Abstract

Summary Natural-gas recovery from low-permeability unconventional reservoirs—enabled by advanced horizontal drilling and multistage hydraulic-fracture treatment—has become a very important energy resource in the past decade. While evaluation of early gas-production data to assess likely rate decline and ultimate gas recovery has been reported in literature, flowback-water recovery has been given little consideration. Fracture-fluid flowback is defined herein as aqueous phase produced within 3 weeks following a fracture treatment (exclusive of well shut-in time). Field data from Marcellus shale wells in northeastern West Virginia indicated approximately 2 to 26% of the fracture fluid is recovered during flowback. However, stimulation of gas shale is a complex engineering process, and the factors that control the volumetric flowback performance are not well-understood.

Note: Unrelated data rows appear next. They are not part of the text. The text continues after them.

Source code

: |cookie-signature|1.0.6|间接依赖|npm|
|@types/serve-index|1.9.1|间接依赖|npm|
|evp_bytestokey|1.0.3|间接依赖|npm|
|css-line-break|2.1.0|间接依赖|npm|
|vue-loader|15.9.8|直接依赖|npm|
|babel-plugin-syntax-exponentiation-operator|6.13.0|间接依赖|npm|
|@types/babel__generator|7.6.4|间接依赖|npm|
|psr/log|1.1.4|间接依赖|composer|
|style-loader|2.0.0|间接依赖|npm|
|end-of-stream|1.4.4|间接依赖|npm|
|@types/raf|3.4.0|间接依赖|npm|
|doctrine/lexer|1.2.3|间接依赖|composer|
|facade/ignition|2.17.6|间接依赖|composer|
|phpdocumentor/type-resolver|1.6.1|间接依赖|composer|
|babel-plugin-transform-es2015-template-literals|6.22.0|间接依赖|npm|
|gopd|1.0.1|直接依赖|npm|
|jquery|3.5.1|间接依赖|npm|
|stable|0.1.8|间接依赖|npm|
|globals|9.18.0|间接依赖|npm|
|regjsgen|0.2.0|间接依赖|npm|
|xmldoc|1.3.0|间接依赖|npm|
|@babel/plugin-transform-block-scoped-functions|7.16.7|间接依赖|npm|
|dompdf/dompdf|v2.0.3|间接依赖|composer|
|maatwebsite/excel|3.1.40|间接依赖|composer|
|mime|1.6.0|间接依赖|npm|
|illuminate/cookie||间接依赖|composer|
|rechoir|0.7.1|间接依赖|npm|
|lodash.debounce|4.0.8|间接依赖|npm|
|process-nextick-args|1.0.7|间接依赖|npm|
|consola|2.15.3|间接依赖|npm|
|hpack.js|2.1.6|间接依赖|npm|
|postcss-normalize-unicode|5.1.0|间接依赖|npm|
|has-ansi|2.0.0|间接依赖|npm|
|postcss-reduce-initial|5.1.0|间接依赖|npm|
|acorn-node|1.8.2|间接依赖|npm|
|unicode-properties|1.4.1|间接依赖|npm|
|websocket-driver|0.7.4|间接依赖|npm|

The objective of this paper is to use post hoc analysis to identify correlations between fracture-fluid flowback and attributes of well completion and geological setting, and to identify those factors that are most important in predicting flowback performances. To accomplish this objective we selected a representative subset of 187 wells for which complete data are available (from a full set of 631 wells), including well location, completion data, hydraulic-fracture-treatment data, and production data. The wells were classified into four groups on the basis of geological settings. For each geological group, engineering and statistical analyses were applied to study the correlation between flowback data and well completion through traditional regression methods. Important factors considered to affect flowback-water recovery efficiency include the number of hydraulic-fracture stages, lateral length, vertical depth, proppant mass applied, proppant size, fracture-fluid volume applied, treatment rate, and shut-in time. The total proppant mass, proppant size, and shut-in time have a relatively large influence on volumetric flowback performance. The new results enable one to estimate flowback volume in a spatial domain on the basis of the known geological conditions and completion parameters, and lead to a better understanding of flowback behaviors in Marcellus shale. This also helps industry manage flowback water and optimize production operations.